First, this lovely photo: a student of mine (with a colleague in the background) found himself wearing some Roman military garb a few days ago and I snatched this picture of him with the menacing expression. Really, all teaching should be experiential of this sort. Why?
I think there's some sort of unsung rule that us academic historian/classicist/byzantinist types ought to steer clear of the reenactment business. The serious work involves the pouring over of texts or the painstaking uncovering and collating of material remains. Trying to recreate this stuff? Poppycock!
But some do try to keep an open mind. Schwartz's book, Reinstating the Hoplite (2009 - http://bmcr.brynmawr.edu/2011/2011-02-23.html), incorporates some modern comparisons with Danish police. Someone even experimented with what was feasible with battle exhortations - Hansen, the arch-nemesis of Pritchett in the battle exhortation debate, maybe (? I can't remember). If you haven't given it a shot, however, I'll admit that it's hard to appreciate the value that reenactment (and the like) exercises can have.
Well, when another (mature) student showed up in my colleague(Matt Gibbs)'s office with a trunk full of Roman armour and then set about dressing another student Andrew (above), our volunteer, certain things started to make a lot of sense about the practicalities of combat.
I'll confess that I've never really given much thought to Roman armour. This despite the fact that I've spent no small amount of time taking a look at all sorts of sculptural friezes with well armoured Roman soldiers, including those famous ones on Trajan's Column (http://cheiron.mcmaster.ca/~trajan/). Not all of those are armoured - and some have speculated that this has more to do with different types of soldiers than anything. Though even with this things get muddled - are those not heavily armoured depicted necessarily auxiliaries? What of those men standing around Trajan when he's giving an exhortation? Are they auxiliaries? If they are legionaries does this lend credence to the fictional speeches in historiography view?
Anyway, back to the issue at hand. Quite a few soldiers on the column have the sort of equipment that Andrew's wearing above (lorica segmentata), and that we usually find on Roman soldiers in movies like Gladiator. On Trajan's Column, some are fighting (the testudo scene for example), while others are marching (those crossing the boat-bridge). Does this mean that we should assume that legionaries were always wearing this sort of stuff?

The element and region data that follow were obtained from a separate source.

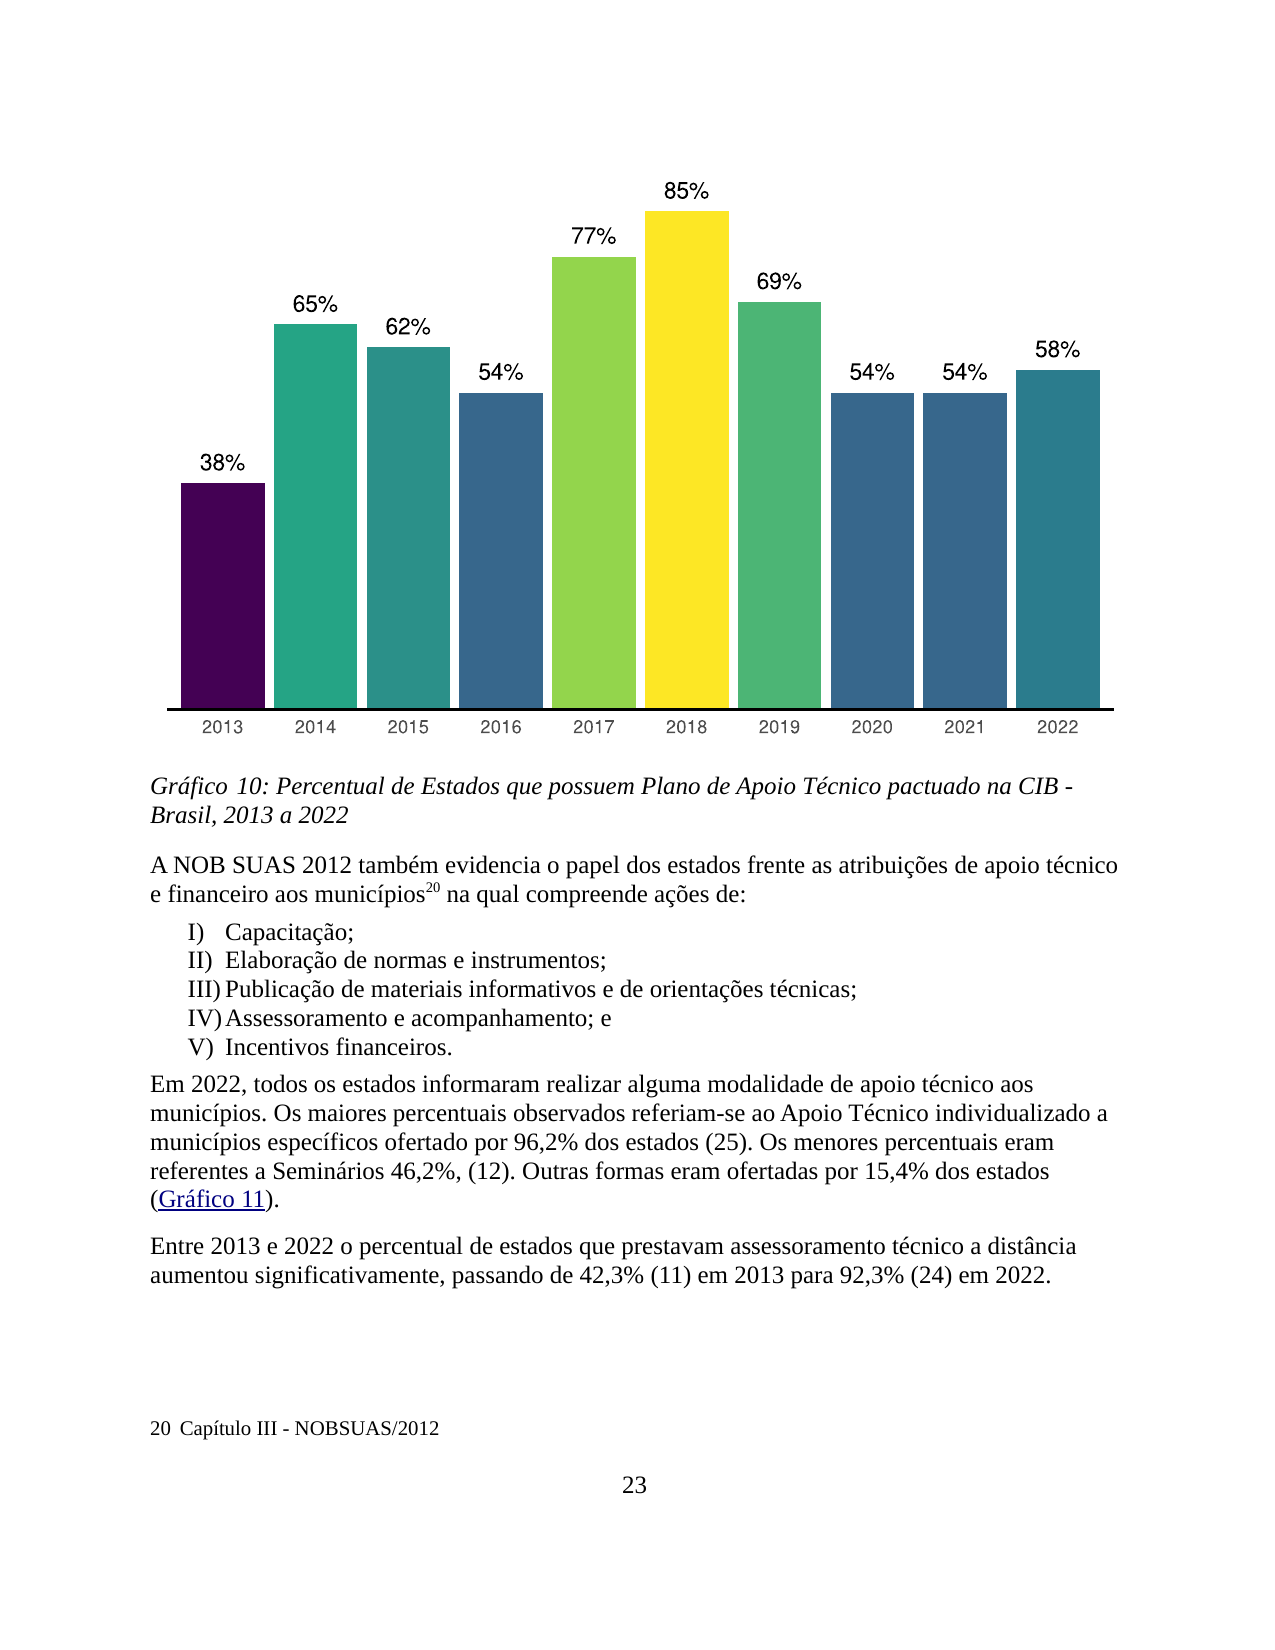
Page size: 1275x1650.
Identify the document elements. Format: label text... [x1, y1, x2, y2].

text Em 2022, todos os estados informaram realizar alguma modalidade de apoio técnico aos municípios. Os maiores percentuais observados referiam-se ao Apoio Técnico individualizado a municípios específicos ofertado por 96,2% dos estados (25). Os menores percentuais eram referentes a Seminários 46,2%, (12). Outras formas eram ofertadas por 15,4% dos estados (Gráfico 11). [150, 1069, 1125, 1213]
list Publicação de materiais informativos e de orientações técnicas; [187, 974, 1125, 1003]
text Capítulo III - NOBSUAS/2012 [150, 1416, 1125, 1440]
list Incentivos financeiros. [187, 1032, 1125, 1061]
text A NOB SUAS 2012 também evidencia o papel dos estados frente as atribuições de apoio técnico e financeiro aos municípios na qual compreende ações de: [150, 850, 1125, 908]
text Entre 2013 e 2022 o percentual de estados que prestavam assessoramento técnico a distância aumentou significativamente, passando de 42,3% (11) em 2013 para 92,3% (24) em 2022. [150, 1231, 1125, 1289]
list Elaboração de normas e instrumentos; [187, 946, 1125, 974]
list Assessoramento e acompanhamento; e [187, 1003, 1125, 1032]
list Capacitação; [187, 917, 1125, 946]
table_header Gráfico 10: Percentual de Estados que possuem Plano de Apoio Técnico pactuado na CIB - Brasil, 2013 a 2022 [150, 751, 1125, 841]
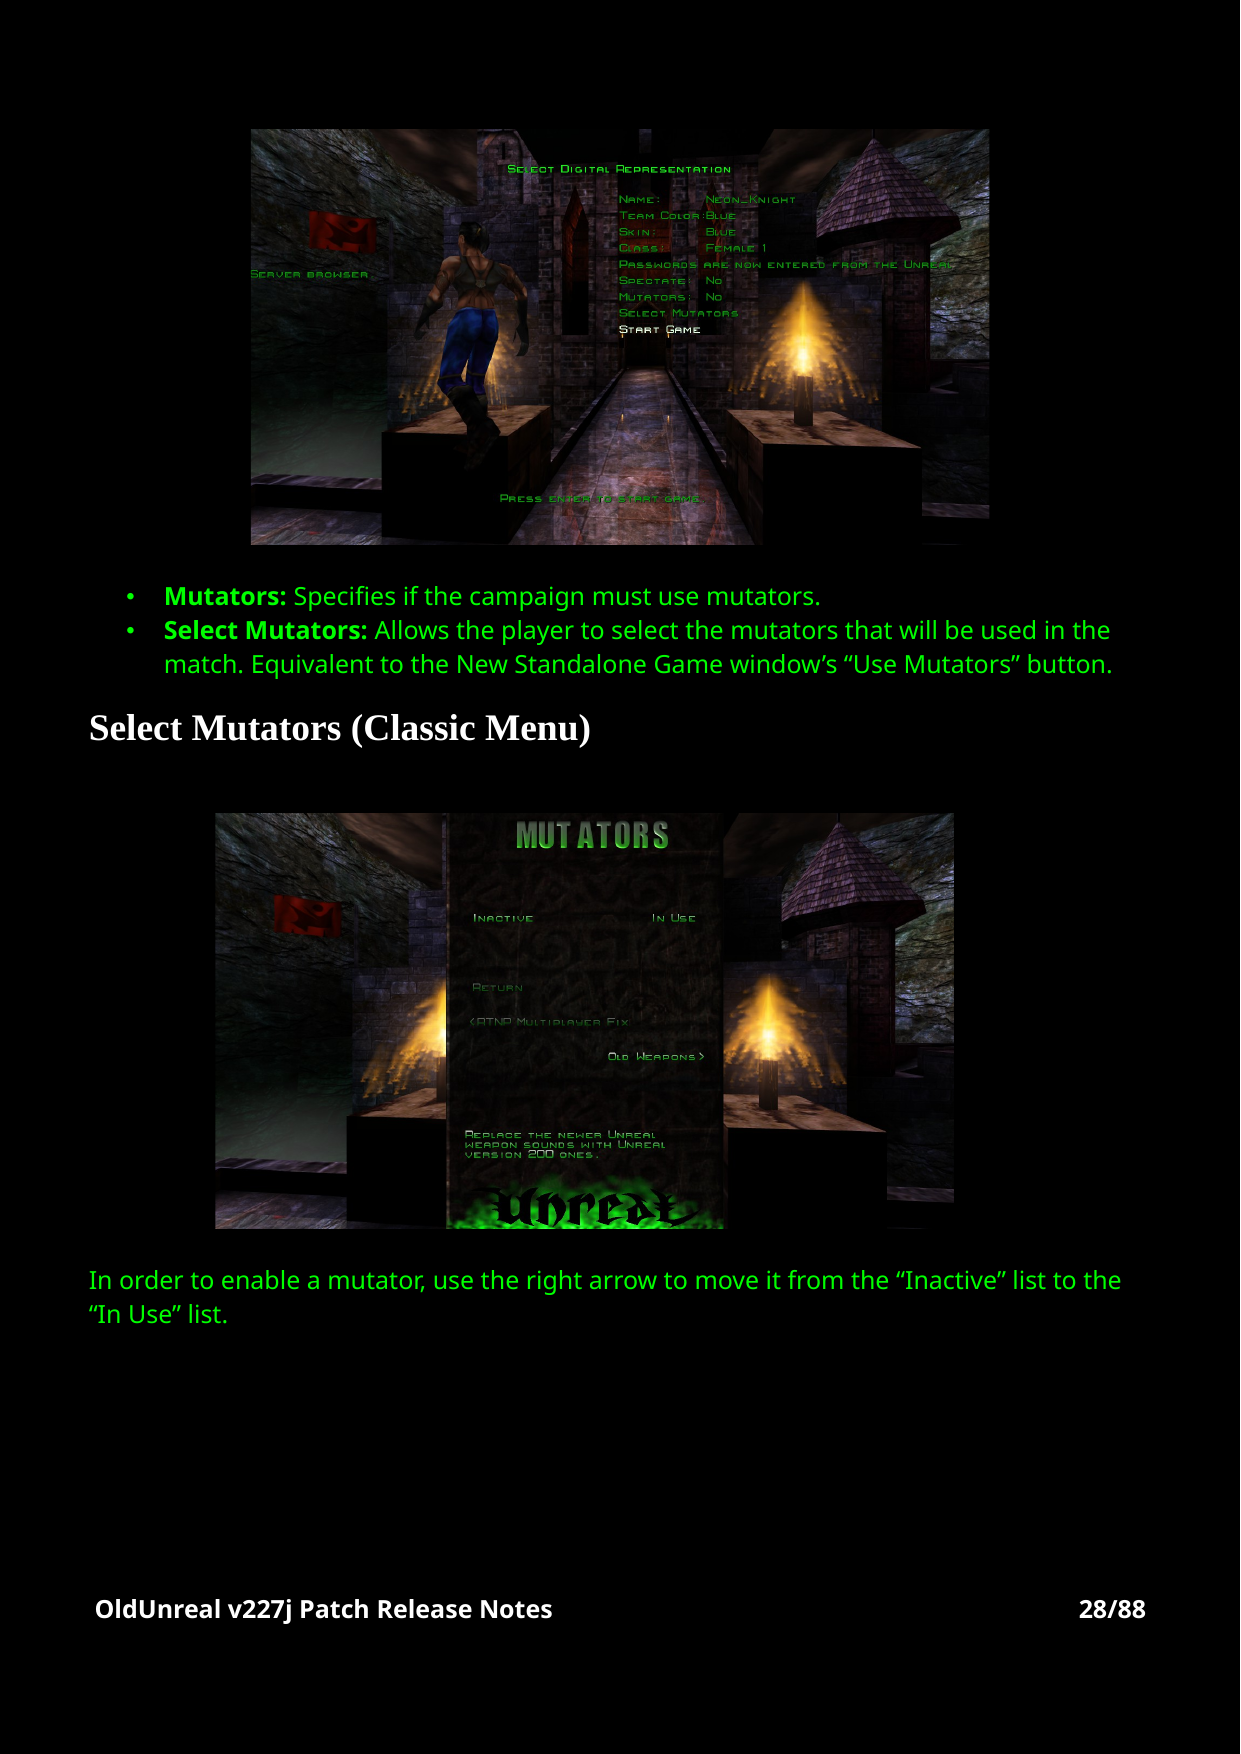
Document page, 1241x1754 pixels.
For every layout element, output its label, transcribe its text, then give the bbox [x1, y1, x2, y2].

text In order to enable a mutator, use the right arrow to move it from the “Inactive” list to the “In Use” list. [88, 1263, 1152, 1331]
subtitle Select Mutators (Classic Menu) [88, 706, 1152, 749]
picture [215, 813, 954, 1229]
list Select Mutators: Allows the player to select the mutators that will be used in the match. Equivalent to the New Standalone Game window’s “Use Mutators” button. [126, 613, 1152, 681]
picture [250, 129, 990, 545]
list Mutators: Specifies if the campaign must use mutators. [126, 578, 1152, 613]
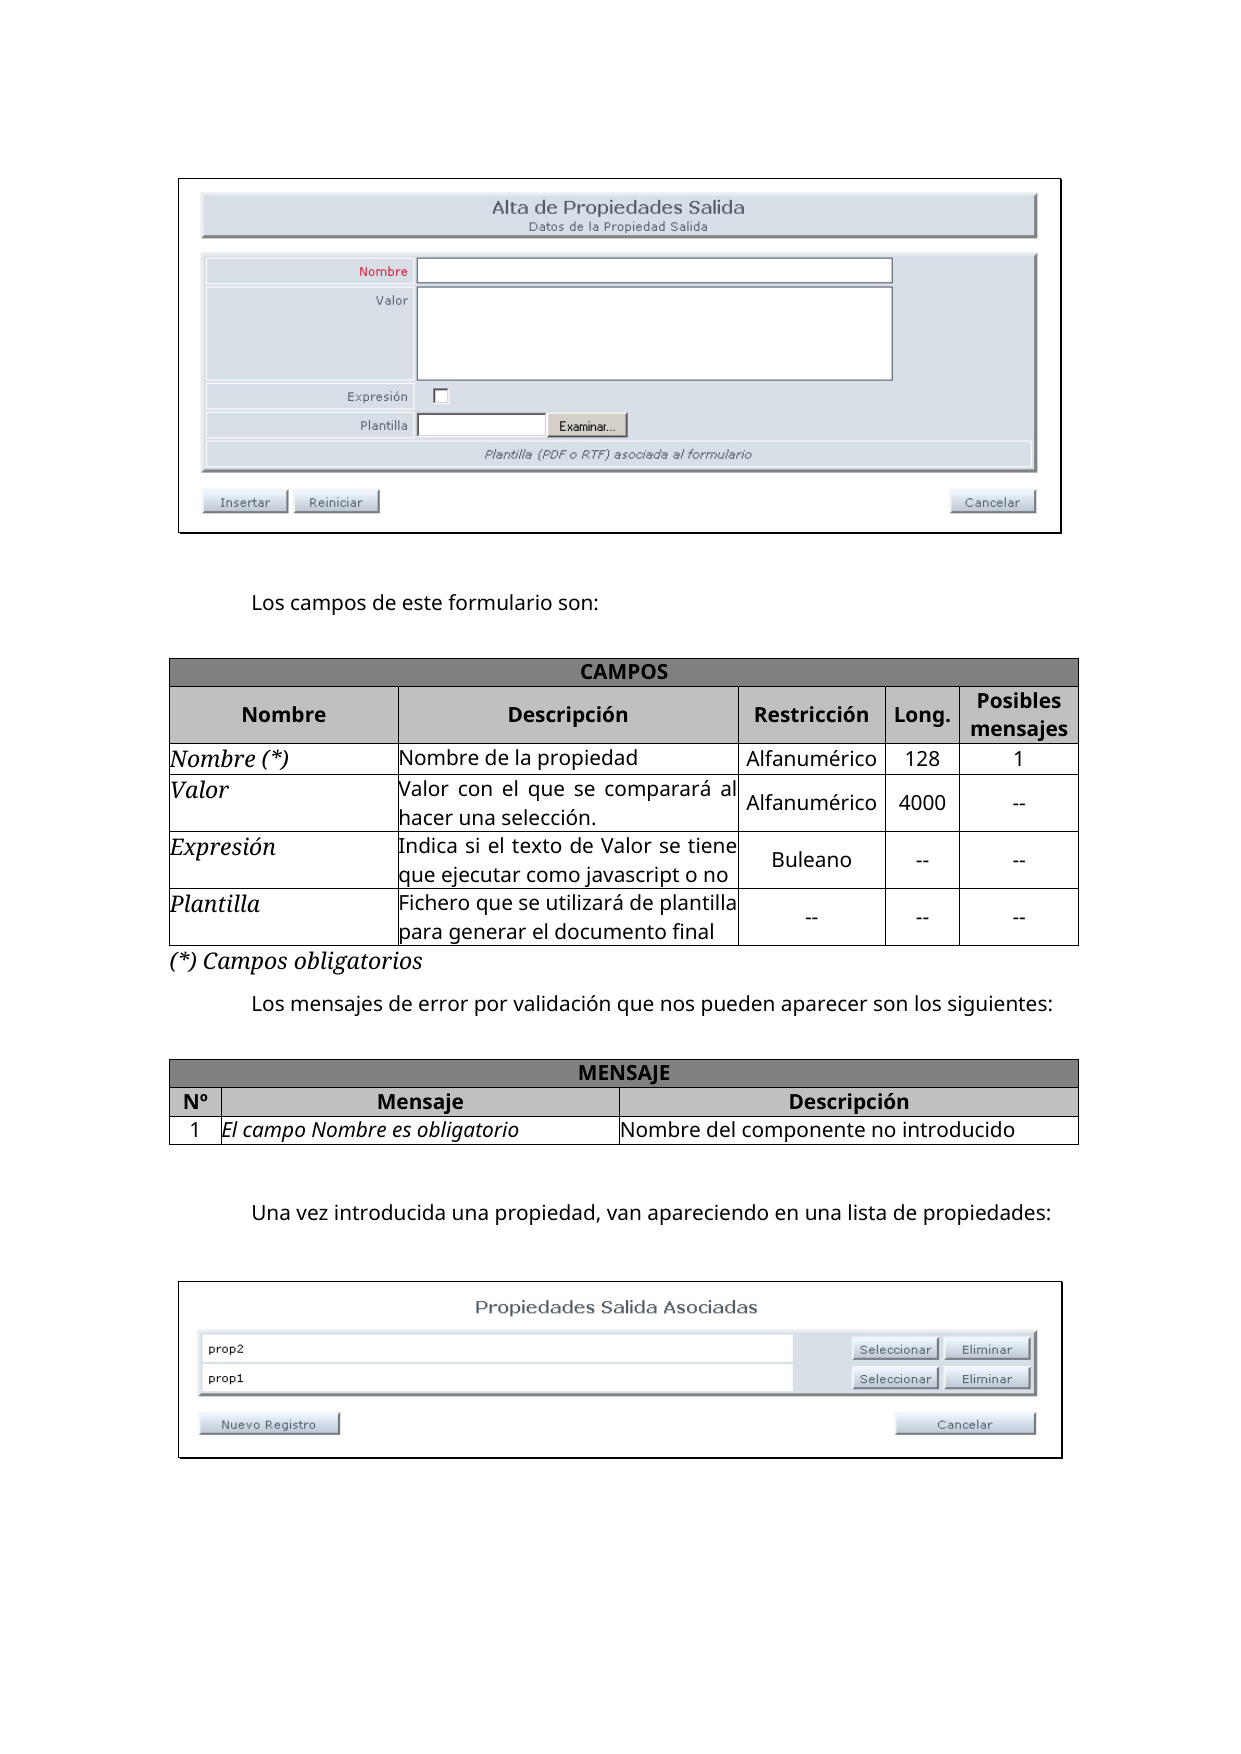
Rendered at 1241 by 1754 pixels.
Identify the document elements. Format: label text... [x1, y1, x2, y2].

table_cell 1 [170, 1117, 221, 1144]
table_header MENSAJE [170, 1060, 1078, 1087]
table_cell Restricción [739, 687, 885, 743]
table_cell (*) Campos obligatorios [169, 946, 1078, 977]
table_cell 128 [886, 744, 959, 774]
table_cell Buleano [739, 832, 885, 888]
table_cell Descripción [399, 687, 738, 743]
table_cell Plantilla [170, 889, 398, 945]
table_cell -- [960, 832, 1078, 888]
table_cell -- [739, 889, 885, 945]
table_cell Nombre del componente no introducido [620, 1117, 1078, 1144]
table_cell Nombre de la propiedad [399, 744, 738, 774]
table_cell Alfanumérico [739, 775, 885, 831]
table_cell Nombre (*) [170, 744, 398, 774]
text Los campos de este formulario son: [177, 588, 1063, 616]
table_cell Expresión [170, 832, 398, 888]
table_cell 1 [960, 744, 1078, 774]
table_cell Valor con el que se comparará al hacer una selección. [399, 775, 738, 831]
table_cell Indica si el texto de Valor se tiene que ejecutar como javascript o no [399, 832, 738, 888]
table_cell Descripción [620, 1088, 1078, 1116]
table_cell Long. [886, 687, 959, 743]
table_cell Nº [170, 1088, 221, 1116]
table_cell Fichero que se utilizará de plantilla para generar el documento final [399, 889, 738, 945]
table_cell Alfanumérico [739, 744, 885, 774]
picture [194, 186, 1044, 524]
table_cell -- [886, 832, 959, 888]
table_cell Posibles mensajes [960, 687, 1078, 743]
table_cell -- [960, 775, 1078, 831]
table_cell Mensaje [222, 1088, 619, 1116]
table_header CAMPOS [170, 659, 1078, 686]
text Una vez introducida una propiedad, van apareciendo en una lista de propiedades: [177, 1198, 1063, 1226]
text Los mensajes de error por validación que nos pueden aparecer son los siguientes: [177, 989, 1063, 1017]
table_cell 4000 [886, 775, 959, 831]
table_cell Valor [170, 775, 398, 831]
table_cell -- [960, 889, 1078, 945]
table_cell -- [886, 889, 959, 945]
picture [194, 1289, 1046, 1449]
table_cell Nombre [170, 687, 398, 743]
table_cell El campo Nombre es obligatorio [222, 1117, 619, 1144]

Well, we could look for some comparative evidence from other sculptural friezes. I took a bunch of photos of Roman soldiers from tombstone reliefs when I was at the most recent Limes Congress (XXII - http://www.limes2012.naim.bg/) in Ruse, Bulgaria. Here are a couple of highlights:
I'd hoped that I had some with heavy armour on, but no dice. The fact that these soldiers on the friezes that I took pictures of are on horseback, and that they hail from a provincial context, does suggest that these are auxiliaries. So, these pictures are perhaps less helpful.
But, all's not lost, and here's where the reenactment business kicks in. When I picked up the armour, whether the lorica or chainmail (which was also available), I was surprised - especially with the chainmail - at just how heavy it was. The heaviness of the armour got me thinking about all those slaves that Roth argued, some time ago (Historia 1994), were attached to each legion (bringing the total from around 5200 soldiers on paper to close to 6600 men in each legion). I was convinced anyway, but am even more so now. Holding that armour - and trying to put the stuff on in the first place - made me realize just how much easier it is to have those slaves around. The soldiers could have used that help to put the damn stuff on, and if they could swing it to carry their armour and equipment when marching great distances. And, if your common legionary couldn't swing it I at least think that officers could have swung it.
The firsthand (so to speak) experience also helps to illustrate the difficulty in orchestrating a major military campaign, and how impressive the Romans were for being able to do this with such success for so long. It also strengthens my belief that Justinian's reconquest campaigns (discussed in an earlier blog) were, as I argued, fairly substantial efforts, despite the seemingly paltry numbers reported by Procopius. The sixth century empire, for all its wealth up until the plague struck, lacked the logistical support of the army of the Principate and couldn't hope to carry on a major expedition 100s or 1000s of miles away from home anywhere near as effectively as its predecessor with anywhere near the same number of men and gear. Rather, we should be impressed that they were able to carry it off in the first place, for all the trouble it caused them.
So, with this new-found appreciation for reenactment stuff (less useful when thinking about historiography and more useful when thinking about military stuff) I think I'll be taking a hard look at what some practical exercises can tell me about the Roman military that the textual, epigraphical, and papyrological material can't. I'm also thinking that I need to get me a Roman legionary's battle-outfit! But, I might still aim for that elusive Storm Trooper's costume first.